Same here, but with scattered_relocation_info.

alexander-shaposhnikov marked an inline comment as done.Apr 14 2020, 11:54 AM
alexander-shaposhnikov added inline comments.
llvm/lib/ObjectYAML/MachOEmitter.cpp
267

thank you for review!
relocation_info appears to break the pattern used across the codebase
when we populate a struct and then if necessary call MachO::swapStruct (there is no "swapStruct" for relocation_info), it seems to me it would make things inconsistent / a tiny bit harder to reason about.

MaskRay added inline comments.Apr 14 2020, 12:41 PM
llvm/test/ObjectYAML/MachO/relocations_arm64.yaml
94

Among these relocation fields, does any one have a default value and can be omitted? For example, if scattered is almost always false (I don't know if that is true), it can be omitted for simpler output.

smeenai added a subscriber: lhames.Apr 14 2020, 1:15 PM
smeenai added inline comments.
llvm/lib/ObjectYAML/MachOEmitter.cpp
267

So I'm not actually sure swapStruct is doing the right thing for any_relocation_info, looking at this more closely.

Firstly, Apple's Mach-O headers don't define the bitfield in relocation_info differently for big vs. little-endian machines, but LLVM's header does, and that discrepancy seems potentially bad. @lhames changed that in rL358839; perhaps he can comment on that?

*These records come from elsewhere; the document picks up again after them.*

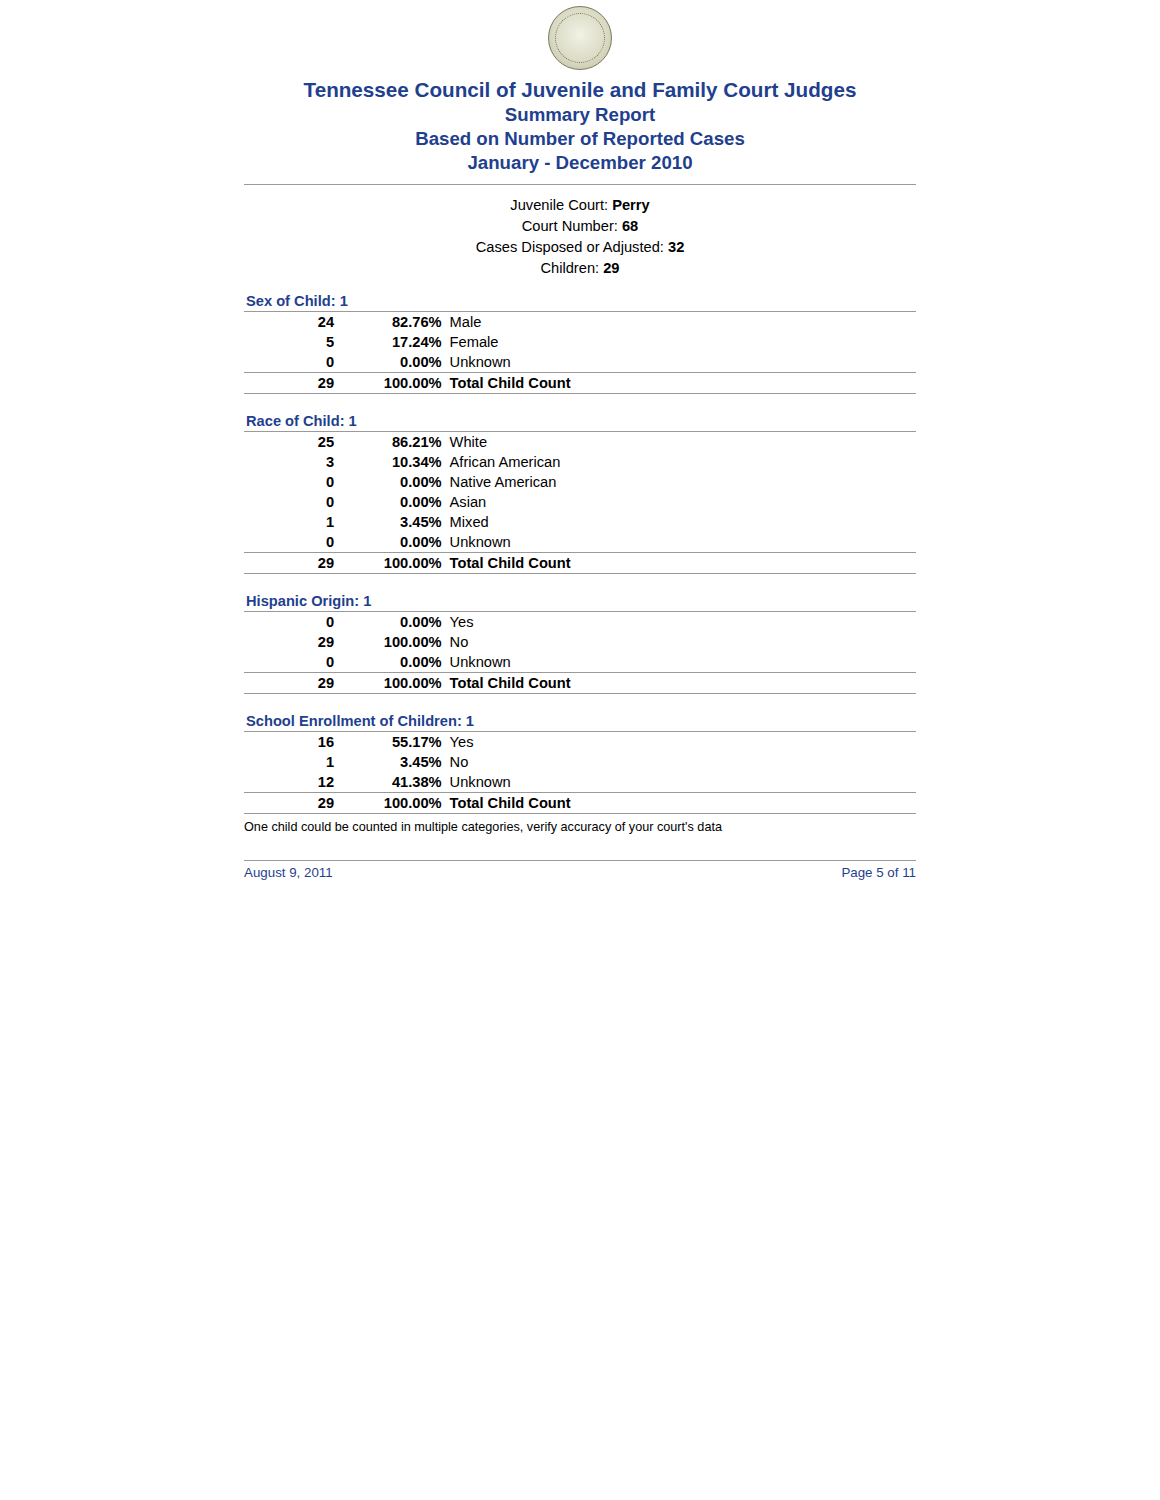Tennessee Council of Juvenile and Family Court Judges
Summary Report
Based on Number of Reported Cases
January - December 2010
Juvenile Court: Perry
Court Number: 68
Cases Disposed or Adjusted: 32
Children: 29
Sex of Child: 1
| 24 | 82.76% | Male |
| 5 | 17.24% | Female |
| 0 | 0.00% | Unknown |
| 29 | 100.00% | Total Child Count |
Race of Child: 1
| 25 | 86.21% | White |
| 3 | 10.34% | African American |
| 0 | 0.00% | Native American |
| 0 | 0.00% | Asian |
| 1 | 3.45% | Mixed |
| 0 | 0.00% | Unknown |
| 29 | 100.00% | Total Child Count |
Hispanic Origin: 1
| 0 | 0.00% | Yes |
| 29 | 100.00% | No |
| 0 | 0.00% | Unknown |
| 29 | 100.00% | Total Child Count |
School Enrollment of Children: 1
| 16 | 55.17% | Yes |
| 1 | 3.45% | No |
| 12 | 41.38% | Unknown |
| 29 | 100.00% | Total Child Count |
One child could be counted in multiple categories, verify accuracy of your court's data
August 9, 2011
Page 5 of 11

Secondly, for scattered_relocation_info, the intent of the big-endian vs. little-endian definitions of the bitfield appears to be that the bitfield has the same layout on both, e.g. that r_scattered is always the most significant bit. However, [swapStruct for any_relocation_info](http://llvm.org/doxygen/BinaryFormat_2MachO_8h_source.html#l01258) just indiscriminately byte-swaps both words in the any_relocation_info, which doesn't seem correct.

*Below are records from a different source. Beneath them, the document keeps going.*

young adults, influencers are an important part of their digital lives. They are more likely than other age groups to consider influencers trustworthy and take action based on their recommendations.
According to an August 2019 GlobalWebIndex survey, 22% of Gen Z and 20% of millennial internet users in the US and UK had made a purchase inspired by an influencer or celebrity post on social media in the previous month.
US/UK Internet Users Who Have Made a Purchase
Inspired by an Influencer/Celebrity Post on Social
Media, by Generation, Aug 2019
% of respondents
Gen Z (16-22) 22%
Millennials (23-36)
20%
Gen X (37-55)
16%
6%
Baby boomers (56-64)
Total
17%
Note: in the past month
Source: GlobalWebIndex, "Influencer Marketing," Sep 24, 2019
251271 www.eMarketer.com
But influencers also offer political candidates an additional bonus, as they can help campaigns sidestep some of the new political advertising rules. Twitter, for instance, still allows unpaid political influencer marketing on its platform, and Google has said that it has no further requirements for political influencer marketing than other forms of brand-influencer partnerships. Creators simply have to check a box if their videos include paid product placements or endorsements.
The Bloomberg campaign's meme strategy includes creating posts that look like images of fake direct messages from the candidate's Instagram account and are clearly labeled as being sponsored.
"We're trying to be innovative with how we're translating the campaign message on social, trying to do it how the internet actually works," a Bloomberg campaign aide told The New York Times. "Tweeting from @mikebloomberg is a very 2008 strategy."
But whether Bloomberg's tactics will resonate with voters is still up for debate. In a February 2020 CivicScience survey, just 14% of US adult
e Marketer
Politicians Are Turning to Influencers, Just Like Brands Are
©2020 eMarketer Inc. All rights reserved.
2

alexander-shaposhnikov marked an inline comment as done.Apr 14 2020, 1:50 PM
alexander-shaposhnikov added inline comments.
llvm/lib/ObjectYAML/MachOEmitter.cpp
267

@smeenai thanks for checking it, I'll take a closer look at it and add a test for a different endianness.

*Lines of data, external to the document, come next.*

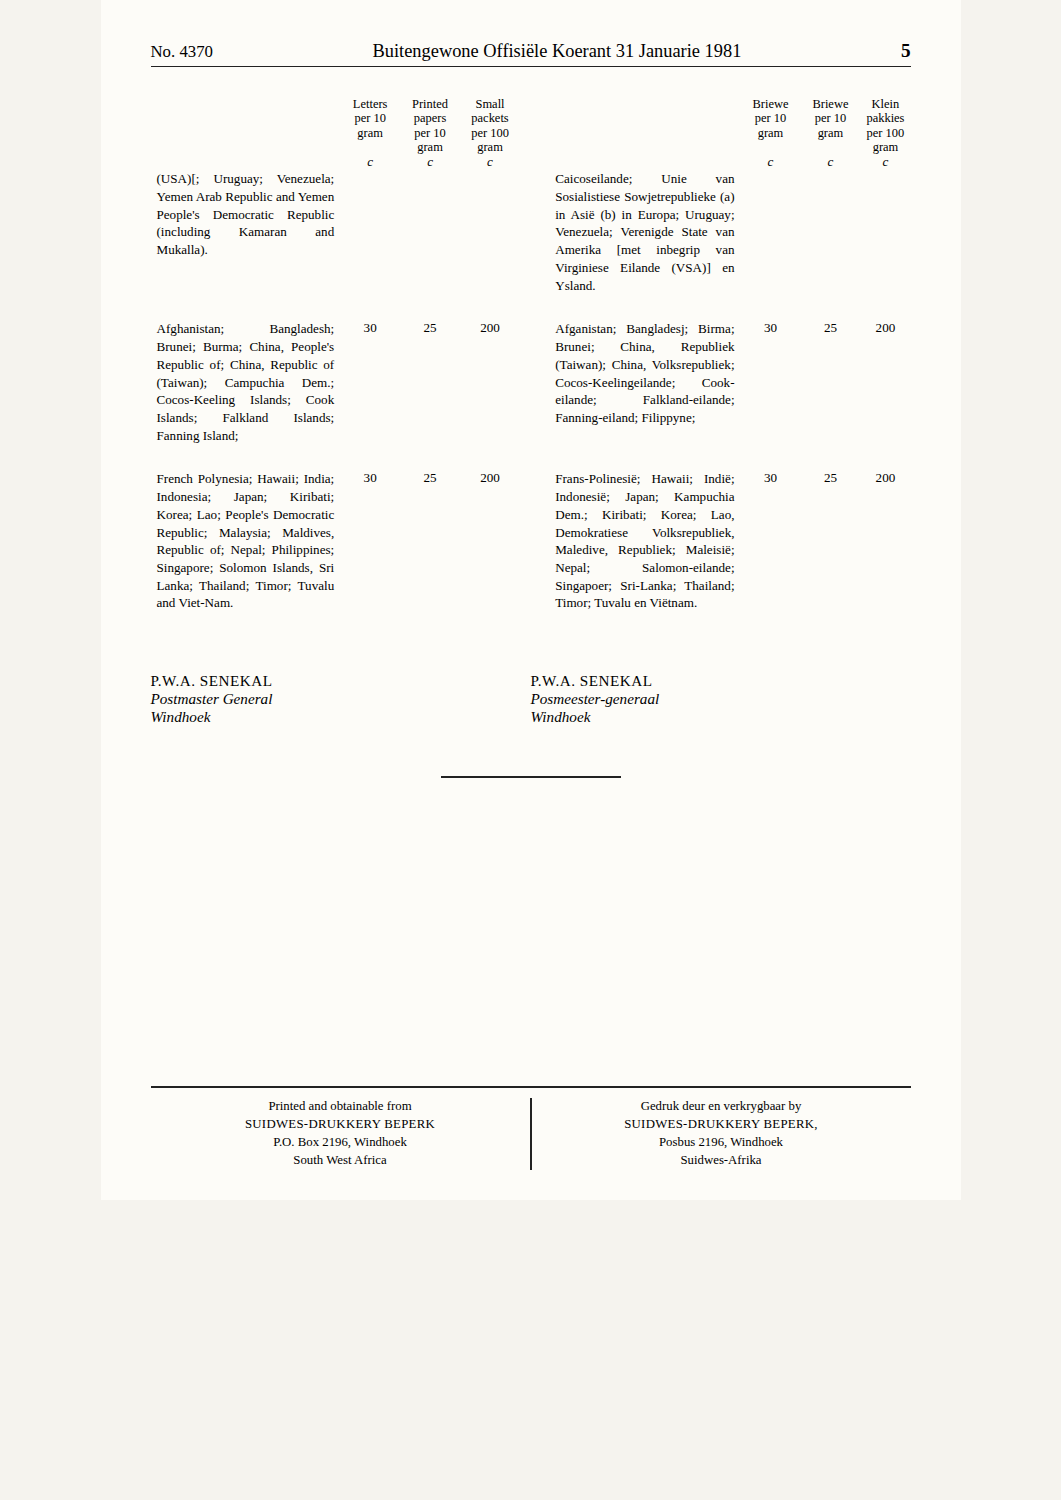No. 4370
Buitengewone Offisiële Koerant 31 Januarie 1981
5
| | Letters per 10 gram | Printed papers per 10 gram | Small packets per 100 gram | | | Briewe per 10 gram | Briewe per 10 gram | Klein pakkies per 100 gram |
| --- | --- | --- | --- | --- | --- | --- | --- | --- |
| | c | c | c | | | c | c | c |
| (USA)[; Uruguay; Venezuela; Yemen Arab Republic and Yemen People's Democratic Republic (including Kamaran and Mukalla). | | | | | Caicoseilande; Unie van Sosialistiese Sowjetrepublieke (a) in Asië (b) in Europa; Uruguay; Venezuela; Verenigde State van Amerika [met inbegrip van Virginiese Eilande (VSA)] en Ysland. | | | |
| Afghanistan; Bangladesh; Brunei; Burma; China, People's Republic of; China, Republic of (Taiwan); Campuchia Dem.; Cocos-Keeling Islands; Cook Islands; Falkland Islands; Fanning Island; | 30 | 25 | 200 | | Afganistan; Bangladesj; Birma; Brunei; China, Republiek (Taiwan); China, Volksrepubliek; Cocos-Keelingeilande; Cook-eilande; Falkland-eilande; Fanning-eiland; Filippyne; | 30 | 25 | 200 |
| French Polynesia; Hawaii; India; Indonesia; Japan; Kiribati; Korea; Lao; People's Democratic Republic; Malaysia; Maldives, Republic of; Nepal; Philippines; Singapore; Solomon Islands, Sri Lanka; Thailand; Timor; Tuvalu and Viet-Nam. | 30 | 25 | 200 | | Frans-Polinesië; Hawaii; Indië; Indonesië; Japan; Kampuchia Dem.; Kiribati; Korea; Lao, Demokratiese Volksrepubliek, Maledive, Republiek; Maleisië; Nepal; Salomon-eilande; Singapoer; Sri-Lanka; Thailand; Timor; Tuvalu en Viëtnam. | 30 | 25 | 200 |
P.W.A. SENEKAL
Postmaster General
Windhoek
P.W.A. SENEKAL
Posmeester-generaal
Windhoek
Printed and obtainable from
SUIDWES-DRUKKERY BEPERK
P.O. Box 2196, Windhoek
South West Africa
Gedruk deur en verkrygbaar by
SUIDWES-DRUKKERY BEPERK,
Posbus 2196, Windhoek
Suidwes-Afrika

alexander-shaposhnikov planned changes to this revision.Apr 14 2020, 3:49 PM
alexander-shaposhnikov marked an inline comment as done.Apr 14 2020, 7:45 PM
alexander-shaposhnikov added inline comments.
llvm/lib/ObjectYAML/MachOEmitter.cpp
267

0/ https://en.cppreference.com/w/cpp/language/bit_field see the section Notes - so it looks like in general the way how bit fields are packed is not defined by the standard, though I'm not 100% sure and would not claim anything here.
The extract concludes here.